*What to work on*
(1) In the account of serving in the Strategic Air Command, who does the speaker say built SAC?
(2) Continue the account of flying in the Strategic Air Command, picking up after its last sentence.


"I went to B-47s in the Strategic Air Command. SAC was built by Gen. Curtis LeMay. In World War II, he saw the threat coming and built an Air Force that was the most powerful unit in the world. To have peace, you have to be stronger than anybody else, and they have to realize it.

"During the Cuban Missile Crisis, I'm up there, and there's another plane 12 minutes ahead of me, one 12 minutes ahead of him, one 12 minutes behind me, just a stream of loaded B-52s ready to go and trounce Russia like a fat woman on a slop jar. And they realized that. We had a bigger club, so we could turn their missiles around.

*Record excerpts*
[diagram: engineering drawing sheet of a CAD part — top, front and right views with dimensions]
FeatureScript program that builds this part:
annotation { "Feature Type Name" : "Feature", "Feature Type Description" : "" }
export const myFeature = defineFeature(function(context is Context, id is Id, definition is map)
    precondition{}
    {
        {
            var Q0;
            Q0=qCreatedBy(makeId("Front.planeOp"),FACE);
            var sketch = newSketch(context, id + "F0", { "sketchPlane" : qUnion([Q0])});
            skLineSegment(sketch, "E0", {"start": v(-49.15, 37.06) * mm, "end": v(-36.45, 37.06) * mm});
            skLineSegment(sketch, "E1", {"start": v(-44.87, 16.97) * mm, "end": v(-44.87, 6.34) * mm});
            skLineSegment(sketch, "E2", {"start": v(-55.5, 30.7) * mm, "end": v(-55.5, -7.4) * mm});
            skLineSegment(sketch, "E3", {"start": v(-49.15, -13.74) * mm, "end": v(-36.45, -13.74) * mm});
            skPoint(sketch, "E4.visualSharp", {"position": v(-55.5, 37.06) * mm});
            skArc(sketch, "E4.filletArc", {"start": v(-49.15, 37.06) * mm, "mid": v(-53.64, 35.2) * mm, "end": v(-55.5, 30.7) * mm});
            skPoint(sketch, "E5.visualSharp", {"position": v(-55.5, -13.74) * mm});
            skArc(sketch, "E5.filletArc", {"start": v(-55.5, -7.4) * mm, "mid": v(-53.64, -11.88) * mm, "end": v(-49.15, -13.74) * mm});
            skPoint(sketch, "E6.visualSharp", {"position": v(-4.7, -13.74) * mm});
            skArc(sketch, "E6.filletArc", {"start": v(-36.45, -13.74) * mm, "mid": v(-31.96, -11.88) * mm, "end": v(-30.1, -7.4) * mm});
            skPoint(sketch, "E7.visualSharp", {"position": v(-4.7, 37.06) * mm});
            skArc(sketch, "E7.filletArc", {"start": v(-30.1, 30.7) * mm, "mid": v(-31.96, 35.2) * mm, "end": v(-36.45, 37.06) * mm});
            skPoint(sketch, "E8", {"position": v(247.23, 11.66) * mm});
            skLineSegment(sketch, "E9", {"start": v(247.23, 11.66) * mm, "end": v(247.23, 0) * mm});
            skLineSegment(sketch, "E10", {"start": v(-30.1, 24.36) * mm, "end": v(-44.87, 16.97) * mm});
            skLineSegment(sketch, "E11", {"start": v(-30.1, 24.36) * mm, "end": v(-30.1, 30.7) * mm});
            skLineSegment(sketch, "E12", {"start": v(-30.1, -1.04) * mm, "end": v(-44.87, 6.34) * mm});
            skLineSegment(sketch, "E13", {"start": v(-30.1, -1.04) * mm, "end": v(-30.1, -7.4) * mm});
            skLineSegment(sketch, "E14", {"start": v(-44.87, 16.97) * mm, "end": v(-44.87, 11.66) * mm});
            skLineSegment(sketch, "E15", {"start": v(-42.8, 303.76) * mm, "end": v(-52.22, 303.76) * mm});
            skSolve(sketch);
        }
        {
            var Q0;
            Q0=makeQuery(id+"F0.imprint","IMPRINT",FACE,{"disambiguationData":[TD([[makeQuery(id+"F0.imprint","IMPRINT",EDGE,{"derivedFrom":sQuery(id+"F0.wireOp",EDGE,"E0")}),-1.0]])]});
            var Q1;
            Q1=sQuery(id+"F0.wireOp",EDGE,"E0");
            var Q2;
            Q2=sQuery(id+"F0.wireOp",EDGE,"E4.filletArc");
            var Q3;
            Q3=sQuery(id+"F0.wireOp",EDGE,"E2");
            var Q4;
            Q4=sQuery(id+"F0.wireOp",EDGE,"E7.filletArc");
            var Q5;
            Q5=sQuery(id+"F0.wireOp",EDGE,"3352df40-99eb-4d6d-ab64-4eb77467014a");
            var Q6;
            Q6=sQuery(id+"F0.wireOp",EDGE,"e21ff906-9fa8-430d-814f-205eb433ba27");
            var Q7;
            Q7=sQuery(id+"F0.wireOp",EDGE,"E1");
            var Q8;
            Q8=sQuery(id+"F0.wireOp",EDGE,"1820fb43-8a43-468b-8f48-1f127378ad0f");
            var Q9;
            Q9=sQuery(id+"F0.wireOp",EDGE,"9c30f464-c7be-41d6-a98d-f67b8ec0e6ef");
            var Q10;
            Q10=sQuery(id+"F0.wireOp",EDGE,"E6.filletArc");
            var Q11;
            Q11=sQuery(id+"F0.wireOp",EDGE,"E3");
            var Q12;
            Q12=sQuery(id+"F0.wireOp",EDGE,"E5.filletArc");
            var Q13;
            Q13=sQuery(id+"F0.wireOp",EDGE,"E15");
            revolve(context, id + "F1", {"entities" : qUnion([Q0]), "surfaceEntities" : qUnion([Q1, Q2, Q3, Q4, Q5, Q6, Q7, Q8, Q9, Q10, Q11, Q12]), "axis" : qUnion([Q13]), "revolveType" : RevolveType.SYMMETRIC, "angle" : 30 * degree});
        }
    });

*Responses per task*
(1) Gen. Curtis LeMay.

(2)
"In the Cold War, we had a triad - the Navy with nuclear subs, silos along the northern tiers with missiles and the B-52 that could carry four to six nuclear weapons. We had ground alert where we sat in an underground mole hole close to the plane, and airborne alert where we would fly over the Atlantic between Austin and New York and Boston. Out in the ocean, a tanker would give you 110,000 pounds of fuel, then you would turn north to the Arctic Ocean, cross it and coast into Alaska. In Fairbanks, a tanker would give you fuel, and you'd fly out to the Aleutian Chain to the Pacific and around Russia, then back to Austin. We had four or five targets along that route.

"SAC owned you. You worked a 70-hour week. My wife was nine months pregnant. They called and said they needed me in England. I spent three days on alert. On the way back, I got in a place called 'coffin corner.' You go from a high speed to a stall. I had to drop out of the sky about 6,000 feet until the plane started flying again. It was night over the North Atlantic. I wondered if I was going to see my child. I came back and went by the hospital and picked up my wife and baby.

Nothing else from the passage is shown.